Serving to further irritate the interests of the Zionists of Trump World, China signed an agreement with Palestine on establishing a Think Tank Cooperation Program on Enhancing People-to-People Connectivity. The initiative is part of the Silk Road Think Tank Network (SiLKS). And in a show of force to George Soros and his friends at the U.S. Agency for International Development (USAID) and the National Endowment for Democracy (NED), China announced that the China NGO Network for International Exchanges and over 150 civil organizations are jointly establishing the Silk Road NGO Cooperation Network. China has a long memory and will not forget Soros and USAID/NED meddling in Tibet, Hong Kong, Inner Mongolia, and the Xinjiang Uighur Autonomous Region.
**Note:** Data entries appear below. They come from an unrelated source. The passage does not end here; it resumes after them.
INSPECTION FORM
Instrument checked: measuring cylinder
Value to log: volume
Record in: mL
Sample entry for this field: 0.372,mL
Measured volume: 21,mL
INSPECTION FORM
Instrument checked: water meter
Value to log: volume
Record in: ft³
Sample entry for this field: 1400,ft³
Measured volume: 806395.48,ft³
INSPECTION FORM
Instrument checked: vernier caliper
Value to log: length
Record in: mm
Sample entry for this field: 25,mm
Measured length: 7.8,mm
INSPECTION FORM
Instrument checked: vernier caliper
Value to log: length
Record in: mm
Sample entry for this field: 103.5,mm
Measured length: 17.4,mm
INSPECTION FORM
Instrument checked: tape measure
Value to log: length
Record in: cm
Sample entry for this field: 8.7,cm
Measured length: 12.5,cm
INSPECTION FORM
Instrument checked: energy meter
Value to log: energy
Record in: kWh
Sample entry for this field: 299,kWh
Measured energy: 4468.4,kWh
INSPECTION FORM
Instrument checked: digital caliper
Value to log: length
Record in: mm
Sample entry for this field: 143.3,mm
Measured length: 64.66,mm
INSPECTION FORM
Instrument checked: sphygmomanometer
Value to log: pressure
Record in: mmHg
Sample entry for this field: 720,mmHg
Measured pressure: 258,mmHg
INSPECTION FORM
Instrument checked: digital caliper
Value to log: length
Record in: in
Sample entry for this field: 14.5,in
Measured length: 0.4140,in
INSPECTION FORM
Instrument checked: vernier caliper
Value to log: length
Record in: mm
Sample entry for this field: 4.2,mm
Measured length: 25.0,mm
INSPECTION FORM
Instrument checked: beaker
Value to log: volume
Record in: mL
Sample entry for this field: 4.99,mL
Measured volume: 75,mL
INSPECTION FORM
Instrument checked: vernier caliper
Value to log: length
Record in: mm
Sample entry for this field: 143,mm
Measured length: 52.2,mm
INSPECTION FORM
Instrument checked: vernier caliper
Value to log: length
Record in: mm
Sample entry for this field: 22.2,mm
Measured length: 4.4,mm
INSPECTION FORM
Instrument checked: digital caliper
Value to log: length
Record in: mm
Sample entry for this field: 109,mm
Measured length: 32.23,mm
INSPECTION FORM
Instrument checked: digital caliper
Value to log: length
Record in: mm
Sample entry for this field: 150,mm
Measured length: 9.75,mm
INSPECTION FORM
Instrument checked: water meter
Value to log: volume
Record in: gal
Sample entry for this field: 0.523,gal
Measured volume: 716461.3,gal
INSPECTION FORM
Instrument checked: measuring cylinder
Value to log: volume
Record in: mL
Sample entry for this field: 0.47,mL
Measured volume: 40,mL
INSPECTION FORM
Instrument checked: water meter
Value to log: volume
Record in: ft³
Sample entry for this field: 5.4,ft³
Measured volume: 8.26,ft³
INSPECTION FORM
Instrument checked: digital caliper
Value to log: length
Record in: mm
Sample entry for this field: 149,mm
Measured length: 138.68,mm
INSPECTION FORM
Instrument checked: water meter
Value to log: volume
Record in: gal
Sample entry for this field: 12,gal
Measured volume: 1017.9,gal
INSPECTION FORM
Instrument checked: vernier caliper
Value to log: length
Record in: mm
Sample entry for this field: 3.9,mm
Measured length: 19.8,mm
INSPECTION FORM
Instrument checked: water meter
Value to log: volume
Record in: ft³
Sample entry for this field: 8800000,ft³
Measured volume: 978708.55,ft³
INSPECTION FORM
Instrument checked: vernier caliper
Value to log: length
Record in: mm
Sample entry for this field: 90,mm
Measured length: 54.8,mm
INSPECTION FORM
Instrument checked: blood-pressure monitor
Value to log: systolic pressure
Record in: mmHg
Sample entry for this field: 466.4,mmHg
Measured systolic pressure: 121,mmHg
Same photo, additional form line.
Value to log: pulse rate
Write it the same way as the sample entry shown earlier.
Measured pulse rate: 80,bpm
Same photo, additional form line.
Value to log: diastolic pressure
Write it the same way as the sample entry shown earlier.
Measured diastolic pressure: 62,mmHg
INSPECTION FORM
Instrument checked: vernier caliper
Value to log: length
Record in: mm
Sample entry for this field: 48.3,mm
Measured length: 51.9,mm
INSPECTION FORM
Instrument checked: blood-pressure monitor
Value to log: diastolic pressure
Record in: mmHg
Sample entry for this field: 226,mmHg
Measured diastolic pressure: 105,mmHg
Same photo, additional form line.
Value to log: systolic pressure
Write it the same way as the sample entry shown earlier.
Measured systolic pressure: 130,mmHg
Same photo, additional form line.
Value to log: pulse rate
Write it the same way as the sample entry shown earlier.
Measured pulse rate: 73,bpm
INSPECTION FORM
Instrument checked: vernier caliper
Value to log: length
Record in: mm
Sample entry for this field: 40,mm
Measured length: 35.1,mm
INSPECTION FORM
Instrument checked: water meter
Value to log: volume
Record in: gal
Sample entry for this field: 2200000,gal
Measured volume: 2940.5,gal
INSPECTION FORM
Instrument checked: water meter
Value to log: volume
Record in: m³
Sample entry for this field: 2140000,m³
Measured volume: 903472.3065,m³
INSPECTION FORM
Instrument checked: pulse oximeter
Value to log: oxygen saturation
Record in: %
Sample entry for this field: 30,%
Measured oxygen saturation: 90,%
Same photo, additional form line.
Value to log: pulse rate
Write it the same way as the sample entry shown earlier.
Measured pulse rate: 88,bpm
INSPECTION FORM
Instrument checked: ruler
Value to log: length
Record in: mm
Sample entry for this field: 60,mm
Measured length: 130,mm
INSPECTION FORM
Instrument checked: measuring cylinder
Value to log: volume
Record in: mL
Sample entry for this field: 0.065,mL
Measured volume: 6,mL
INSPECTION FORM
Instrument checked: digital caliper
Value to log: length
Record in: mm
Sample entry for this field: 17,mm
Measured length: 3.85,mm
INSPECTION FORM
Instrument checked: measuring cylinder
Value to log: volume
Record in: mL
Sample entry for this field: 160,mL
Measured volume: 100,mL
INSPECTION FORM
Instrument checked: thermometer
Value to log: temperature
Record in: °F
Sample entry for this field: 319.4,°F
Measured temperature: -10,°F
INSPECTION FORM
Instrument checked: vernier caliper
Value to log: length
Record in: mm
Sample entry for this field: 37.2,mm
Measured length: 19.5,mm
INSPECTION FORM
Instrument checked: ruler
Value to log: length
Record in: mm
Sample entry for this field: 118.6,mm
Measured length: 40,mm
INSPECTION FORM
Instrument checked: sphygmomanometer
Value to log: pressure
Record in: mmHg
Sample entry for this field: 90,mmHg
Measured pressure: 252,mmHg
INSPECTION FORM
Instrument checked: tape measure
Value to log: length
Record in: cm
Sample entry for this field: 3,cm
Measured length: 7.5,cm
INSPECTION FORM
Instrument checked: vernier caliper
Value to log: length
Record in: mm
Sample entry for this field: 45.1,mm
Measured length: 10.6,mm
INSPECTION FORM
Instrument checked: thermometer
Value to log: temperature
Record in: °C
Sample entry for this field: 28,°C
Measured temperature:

The Western corporate media tried to spin the One Belt, One Road summit as a disappointment because Britain, France, and Germany were not represented. It was a specious argument from the likes of The Washington Post and Associated Press. British Prime Minister Theresa May would have been in Beijing except for the tiny little issue of her waging a general election campaign. In her place was Chancellor of the Exchequer Phil Hammond. At least May did not copy Trump and send some middle-grade civil service flunkie. Speaking of elections, France had just seen a presidential election and President Francois Hollande had an excuse not to be in Beijing as he was preparing to hand over the presidency to his successor. France was represented by former prime minister Jean-Pierre Raffarin. Politics kept the prime minister of Japan and Chancellor of Germany away from Beijing, but both nations were represented by important personal representatives of Shinzo Abe and Angela Merkel, respectively.

Only Donald Trump saw fit to send a virtual nobody to Beijing. Perhaps it is fitting because on the world stage, Trump, in every way, increasingly shows that he, too, is a nobody in charge of a bloviating, meandering, and listless former "superpower." Trump vowed to "Make America Great Again." America's "greatness" died decades ago and Trump neither has the power nor the inclination to change that sobering fact of life regardless of all the red ball cap and t-shirt slogans to the contrary.